The origin of the 1918 pandemic influenza strain remains mysterious. Several of the gene segments — HA, NA and NP — have so many synonymous changes from known sequences of wild-bird strains that it seems unlikely that they could have reassorted directly from an avian strain similar to those that have been sequenced so far. This is especially apparent when one examines differences at four-fold degenerate sites, which should be subject to little selective pressure. At the same time, the 1918 sequences have too few amino acid differences from wild-bird strains to have spent many years adapting in a human or swine intermediate host. One possible explanation is that these gene segments were acquired from a reservoir of influenza virus that has not yet been sampled. Phylogenetic analyses indicate that strains from this unidentified host could form a subclade within the avian clade, similar to the subclades that are formed by the Eurasian and North American waterfowl sequences.
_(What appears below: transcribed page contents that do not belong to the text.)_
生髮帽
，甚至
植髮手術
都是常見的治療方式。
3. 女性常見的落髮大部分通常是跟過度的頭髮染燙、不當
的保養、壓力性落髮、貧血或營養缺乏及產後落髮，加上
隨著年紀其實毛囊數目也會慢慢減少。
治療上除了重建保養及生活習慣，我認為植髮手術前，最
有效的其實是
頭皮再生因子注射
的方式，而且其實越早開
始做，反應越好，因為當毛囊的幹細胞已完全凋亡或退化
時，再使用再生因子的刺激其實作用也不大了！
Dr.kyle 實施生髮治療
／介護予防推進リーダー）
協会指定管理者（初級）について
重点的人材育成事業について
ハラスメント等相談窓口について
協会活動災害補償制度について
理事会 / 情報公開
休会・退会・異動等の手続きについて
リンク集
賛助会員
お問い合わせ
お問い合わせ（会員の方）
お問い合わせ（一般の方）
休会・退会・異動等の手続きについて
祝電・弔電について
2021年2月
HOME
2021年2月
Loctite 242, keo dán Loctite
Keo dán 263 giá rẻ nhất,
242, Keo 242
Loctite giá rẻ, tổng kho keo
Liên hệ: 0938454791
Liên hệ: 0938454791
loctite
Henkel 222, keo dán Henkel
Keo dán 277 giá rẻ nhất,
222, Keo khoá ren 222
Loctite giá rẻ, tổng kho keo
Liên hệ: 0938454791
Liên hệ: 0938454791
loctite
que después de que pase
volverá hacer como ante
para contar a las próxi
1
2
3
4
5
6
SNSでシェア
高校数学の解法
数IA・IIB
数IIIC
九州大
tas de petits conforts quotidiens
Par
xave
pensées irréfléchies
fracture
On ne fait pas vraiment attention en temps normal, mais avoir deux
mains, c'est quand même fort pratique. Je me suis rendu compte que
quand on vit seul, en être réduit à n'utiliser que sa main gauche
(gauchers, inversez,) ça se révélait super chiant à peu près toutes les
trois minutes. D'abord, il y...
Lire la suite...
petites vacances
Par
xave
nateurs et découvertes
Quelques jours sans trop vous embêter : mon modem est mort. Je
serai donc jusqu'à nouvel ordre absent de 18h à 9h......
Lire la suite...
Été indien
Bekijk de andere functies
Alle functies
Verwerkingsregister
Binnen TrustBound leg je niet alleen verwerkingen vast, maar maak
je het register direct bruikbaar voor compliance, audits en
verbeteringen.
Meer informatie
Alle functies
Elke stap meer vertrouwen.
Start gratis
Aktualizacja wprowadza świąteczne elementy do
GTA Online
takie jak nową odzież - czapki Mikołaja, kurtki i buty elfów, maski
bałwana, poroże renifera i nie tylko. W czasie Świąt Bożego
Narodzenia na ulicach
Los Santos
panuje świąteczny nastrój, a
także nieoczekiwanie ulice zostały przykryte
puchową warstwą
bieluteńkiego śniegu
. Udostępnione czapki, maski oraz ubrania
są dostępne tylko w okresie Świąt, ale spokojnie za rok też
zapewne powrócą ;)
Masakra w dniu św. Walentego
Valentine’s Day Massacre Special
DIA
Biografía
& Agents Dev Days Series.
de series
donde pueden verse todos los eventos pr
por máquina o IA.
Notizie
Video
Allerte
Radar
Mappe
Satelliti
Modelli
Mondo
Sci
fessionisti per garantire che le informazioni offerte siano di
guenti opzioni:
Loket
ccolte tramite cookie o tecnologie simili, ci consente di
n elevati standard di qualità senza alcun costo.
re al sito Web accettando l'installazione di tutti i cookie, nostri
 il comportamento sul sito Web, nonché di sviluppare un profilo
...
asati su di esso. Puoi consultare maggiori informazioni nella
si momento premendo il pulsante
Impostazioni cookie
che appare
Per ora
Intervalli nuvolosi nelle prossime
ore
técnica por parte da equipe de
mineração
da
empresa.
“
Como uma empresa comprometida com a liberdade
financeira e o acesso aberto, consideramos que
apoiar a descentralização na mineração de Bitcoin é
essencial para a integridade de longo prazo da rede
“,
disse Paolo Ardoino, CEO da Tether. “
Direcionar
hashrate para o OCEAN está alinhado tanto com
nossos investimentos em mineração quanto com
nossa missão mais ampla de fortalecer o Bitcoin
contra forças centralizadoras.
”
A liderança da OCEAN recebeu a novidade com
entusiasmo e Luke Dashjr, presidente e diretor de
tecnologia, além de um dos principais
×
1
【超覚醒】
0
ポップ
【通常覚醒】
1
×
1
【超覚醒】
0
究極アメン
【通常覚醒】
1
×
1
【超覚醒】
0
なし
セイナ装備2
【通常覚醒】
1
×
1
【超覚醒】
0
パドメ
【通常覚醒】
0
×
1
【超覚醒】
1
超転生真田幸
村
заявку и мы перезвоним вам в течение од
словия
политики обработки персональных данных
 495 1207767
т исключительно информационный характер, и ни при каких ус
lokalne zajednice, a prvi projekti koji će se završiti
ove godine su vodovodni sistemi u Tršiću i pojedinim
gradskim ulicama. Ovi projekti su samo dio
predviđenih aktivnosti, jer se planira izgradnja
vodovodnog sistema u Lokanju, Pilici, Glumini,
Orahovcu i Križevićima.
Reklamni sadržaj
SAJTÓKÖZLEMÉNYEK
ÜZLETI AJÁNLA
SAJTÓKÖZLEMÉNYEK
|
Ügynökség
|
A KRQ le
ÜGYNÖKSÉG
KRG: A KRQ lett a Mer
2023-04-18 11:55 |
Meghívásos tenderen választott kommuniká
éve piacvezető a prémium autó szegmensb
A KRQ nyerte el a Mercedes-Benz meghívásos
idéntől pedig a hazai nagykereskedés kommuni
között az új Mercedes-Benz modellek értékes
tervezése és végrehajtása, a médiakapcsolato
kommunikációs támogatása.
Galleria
The MA and NS genome segments are much more conserved and therefore sequence analysis alone might not be sufficient to determine whether they were novel in 1918 and, if so, whether they came from avian strains similar to the strains that have been sequenced. The M1 gene, in its pattern of synonymous and non-synonymous differences from avian sequences, resembles the genome segments listed above, consistent with an origin in a novel host. At the same time, the four amino acid changes in the extracellular domain of the M2 protein might indicate that this genome segment was retained from the previously circulating human strain. As the two genes are encoded by a single genome segment, and therefore must have a common origin, more information will be required to determine the origin of the 1918 MA segment.

The genetic composition of the 1957 and 1968 pandemic viruses is consistent with their both having arisen by the same mechanism — reassortment of a Eurasian wild-waterfowl strain with the previously circulating human strain6,7,8. Proof of the hypothesis that the virus responsible for the 1918 pandemic had an origin markedly different from the viruses responsible for the 1957 and 1968 pandemics would require both the discovery of a sample of the human influenza strain that was circulating before 1918 and the discovery of influenza strains in the wild that more closely resemble the 1918 sequences. At present, it is only possible to assert that the sequences of the 1918 pandemic virus do not seem to be consistent with an origin similar to that of the 1957 and 1968 pandemic viruses. Enhanced sampling and surveillance of wild-animal populations to find additional influenza reservoirs could be a prudent course of action30,31,32, given the consequences of missing the emergence of a pandemic strain like that of 1918.